[EXTRACT PROVIDED]
Typically, the features of each object of interest (document, image, etc.) are represented as a point in R<sup>d</sup>, and the distance metric is used to measure the similarity of objects. The basic problem then is to perform indexing or similarity searching for query objects. The number of features (i.e., the dimensionality) ranges anywhere from tens to millions. For example, one can represent a 1000x1000 image as a vector in a 1 000 000-dimensional space, one dimension per pixel. In order to successfully apply the concept of locality sensitive hashing, we need to hash the points using several hash-functions to ensure that for each function, the probability of collision is much higher for objects that are close to each other than for those that are far apart (Min-Hash functions adjust to this requirement). Then, one can determine near neighbors by hashing the query point and retrieving elements stored in buckets containing that point. The nearest neighbor problem is an example of an optimization problem: the goal is to find a point which minimizes a certain objective function (in this case, the distance to the query point). To simplify the notation, we say that a point p is an R-near neighbor of a point q if the distance between p and q is at most R. The easiest way to imagine it is as follows: a classical SQL query on a table will return the exact matches that you supply in the where clause. As opposite, the k-nearest neighbor algorithm will return you not just the exact matches, but also those that are similar to the query parameter. As an example, consider that you would like to select all the books from the database that contain the word "port" in their text. Instead of returning the exact matches, the algorithm will return you not only the books that contain the initial word in it but also those that contain the words: support, report, airport, deport, portfolio, etc. Why this might be useful? There are certain applications that can use this feature for solving some specific problems (finding similar text, websites, images, audio items, etc.). In our case, it is not just a way of finding similar audio objects, but also a way of increasing the search speed (if the application is scaled, searching through a database that contains vectors of 100 8 bit values is not a feasible solution).

In the audio fingerprinting algorithm discussed in this article, we use L hash functions from the Min-Hash algorithm discussed in the previous section (where each hash function represents a concatenated value of B min hashes). For instance, 25 hash functions (represented as 4 concatenated min-hashes), and 25 corresponding hash tables, are enough to efficiently partition initial data points into the corresponding space address. Candidate neighbors can be efficiently retrieved by partitioning the probe feature vector in the same way the initial audio object was divided and collecting the entries in the corresponding hash bins. The final list of potential neighbors can be created by vote counting, with each hash casting votes for the entries of its indexed bin, and retaining the candidates that receive some minimum number of votes, v. If v = 1, this takes the union of the candidate lists, else if v=L, this takes the intersection. Below, one can see the source code for the LSH table composition out of Min-Hash values:

/// <summary>
///   Compute LSH hash buckets which will be inserted into hash tables.

[DATA SHOWN]
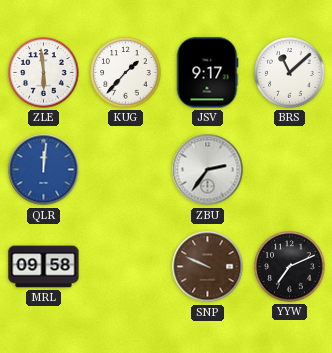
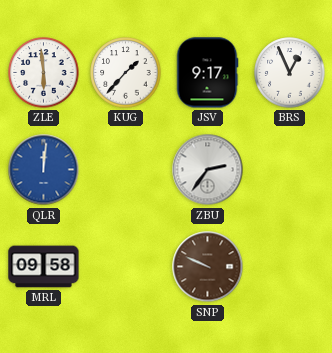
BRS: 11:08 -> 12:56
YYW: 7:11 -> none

[TO DO]
Answer these from the locality sensitive hashing text above:
(a) How many dimensions does a 1000x1000 image get when each pixel has its own dimension?
(b) How many hash functions are said to be enough, and how many concatenated min-hashes does each one represent?
(c) What does vote counting produce when v equals L?

[TASK RESULT]
(a) 1 000 000 dimensions.
(b) 25 hash functions, each representing 4 concatenated min-hashes.
(c) The intersection of the candidate lists.